Another way to fix this would be to drop the notion of the activity state of the cache elements (and thus make the cache truly stateless) but that would mean that the inactivity message would be sent every time a stateful condition would not match (which would be, by the nature and purpose of alert conditions, the vast majority of times).
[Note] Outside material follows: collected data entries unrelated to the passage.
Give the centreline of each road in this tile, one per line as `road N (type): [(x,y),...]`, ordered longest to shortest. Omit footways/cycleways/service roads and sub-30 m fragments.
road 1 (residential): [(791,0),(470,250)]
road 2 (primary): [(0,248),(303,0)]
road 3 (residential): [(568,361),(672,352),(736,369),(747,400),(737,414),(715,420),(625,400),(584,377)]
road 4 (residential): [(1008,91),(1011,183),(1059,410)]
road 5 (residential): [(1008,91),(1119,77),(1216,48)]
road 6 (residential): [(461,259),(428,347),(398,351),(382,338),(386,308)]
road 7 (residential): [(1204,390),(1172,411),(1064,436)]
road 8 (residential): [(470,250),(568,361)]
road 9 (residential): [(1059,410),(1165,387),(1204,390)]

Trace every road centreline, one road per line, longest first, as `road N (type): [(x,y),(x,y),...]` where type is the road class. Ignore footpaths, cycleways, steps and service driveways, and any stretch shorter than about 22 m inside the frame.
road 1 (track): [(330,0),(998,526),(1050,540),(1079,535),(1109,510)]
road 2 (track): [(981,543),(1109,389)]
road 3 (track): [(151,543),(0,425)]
--- Additional comment from Lukas Krejci on 2013-11-07 08:58:59 EST ---

Oh, another solution:

Make the "active" property of the cache elements a tri-state: unknown, true, false. The default value would be unknown and the inactivity message would be sent if the condition was not matched and the activity was either true or unknown.

This would mean we wouldn't have to transfer the state on cache reloads and we also wouldn't have to store it in the database. The failover of the agents to another server would possibly work, too.

I need to investigate this further.

Comment 1 Lukas Krejci 2013-11-08 23:08:46 UTC
commit e3a41e4a8ce892a3e314db7991223f668f00fe2e
Author: Lukas Krejci <lkrejci>
Date:   Sat Nov 9 00:06:31 2013 +0100

    [BZ 1028636] Dampening broken by agent alert condition cache reloads
    
    Reloading the cache lost the "activity" state of conditions. This caused
    dampening to never receive inactivity messages and thus misbehave.
    
    Changing the cache elements to default to "active" state solves this at the
    cost of sending 1 redundant inactivity message after a cache reload. This
    is harmless and has no effect on the dampening resolution.
    
    The actual implementation changes the activity boolean to a tristate enum
    of UNKNOWN, ACTIVE and INACTIVE, where UNKNOWN and ACTIVE have the same
    semantics but are logically disticnt.

Comment 2 Heiko W. Rupp 2014-04-23 12:30:44 UTC
Bulk closing of 4.10 issues.

If an issue is not solved for you, please open a new BZ (or clone the existing one) with a version designator of 4.10.